What Frieze says about London

October 21 2013

Image of What Frieze says about London

Picture: Guardian

Interesting piece in The Guardian by Nick Cohen on why Frieze is a perfect reflection of London's unsettling excesses at the moment:

If you doubt that London is the capital city of the global oligarchy, look around. When Russian, Kazakh or American billionaires buy mansions, the government ensures they pay minimal property and foreign earnings taxes. As a consequence, foreign buyers are taking half the houses costing £1m or more in central London. A vast service industry tends to their needs. I could point you to the luxury shops and private schools, but consider this statistic from the law courts instead.

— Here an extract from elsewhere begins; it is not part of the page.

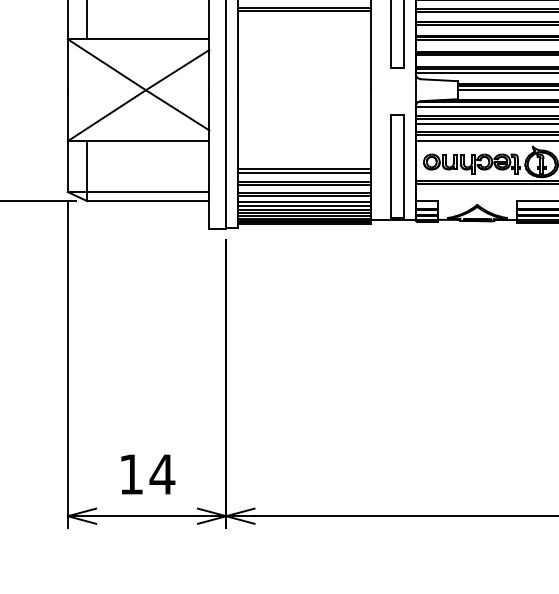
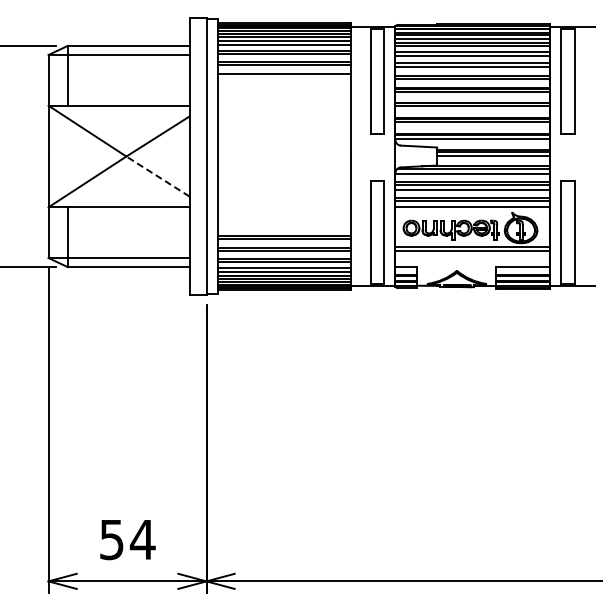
line: (303, 10) -> (283, 77), removed
line: (177, 110) -> (157, 176), solid -> dashed
text: (131, 475) -> (111, 540), 14 -> 54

Corporate lawyers are so dependent on oligarchical wealth to keep their incomes high, foreigners now make up almost two-thirds of litigants in the commercial court.

Nothing can stop the infatuation. When George Osborne arrived in China, he assured his hosts that if its wealthy wanted to buy companies, power stations, homes, or anything else their hearts desired, he would welcome them to Britain, his party's anti-immigration platform notwithstanding.

We have a government, tax regime, property market, legal system and immigration policy designed to meet the needs of the plutocracy. And art for oligarchs too. Specifically, we have a giant, cartoonish cat in a garish sock by Jeff Koons hanging above the dealers at the Frieze art fair in Regent's Park.

"How much is it?" I asked an assistant.

"We don't give out prices," she replied, with a look that said: "If you have to ask, you can't afford it."

As an art dealer working in Mayfair, I obviously rely somewhat on the London's enormous influx of overseas money. But the flipside is that the city where I grew up has become too expensive to actually live in.